「オーデュポンの祈り」/伊坂幸太郎

久しぶりの小説をレビュー。

伊坂幸太郎という人は、純文学的感覚とエンターテイメントのバランスがとても良くて。いつもエンターテイメントが強いのに、どこか苦味というか、後味が残るところが気に入ってます。でもだいたい話が面白すぎというかうますぎて、結局そっちの驚きが物語の感想を支配してしまうところが、自分的にはマイナスでした。いやそれって面白い小説ってことだから、普通マイナスにはならないんだけど。

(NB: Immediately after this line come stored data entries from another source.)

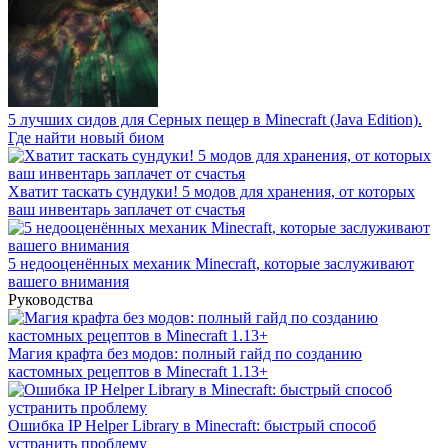
5 лучших сидов для Серных пещер в Minecraft (Java Edition).
Где найти новый биом
Хватит таскать сундуки! 5 модов для хранения, от которых
ваш инвентарь заплачет от счастья
5 недооценённых механик Minecraft, которые заслуживают
вашего внимания
Руководства
Магия крафта без модов: полный гайд по созданию
кастомных рецептов в Minecraft 1.13+
Ошибка IP Helper Library в Minecraft: быстрый способ
устранить проблему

でもこの作品は良かった。そしてこれがデビュー作と聞いて驚き。物語の妙がありながら、心に残るのは、不思議な世界の不思議な人たちの感情。その細かな感情の描写と、スケールの大きな話が同居してるのが見事。その不思議な世界も、どこか僕らの住んでいるこの世界をデフォルメしたところもあり、普通はありえない設定なのに、なぜか心にストンと落ちる。これがスタートとは恐れ入るなぁ。

この人の作品は三分の二くらいは読んでいるはずですが、僕はこの作品と、「死神の精度」が好きかな。まあ全部読みたい作家さんですね。新しい作品をすぐ読みたい!とかではないけれど。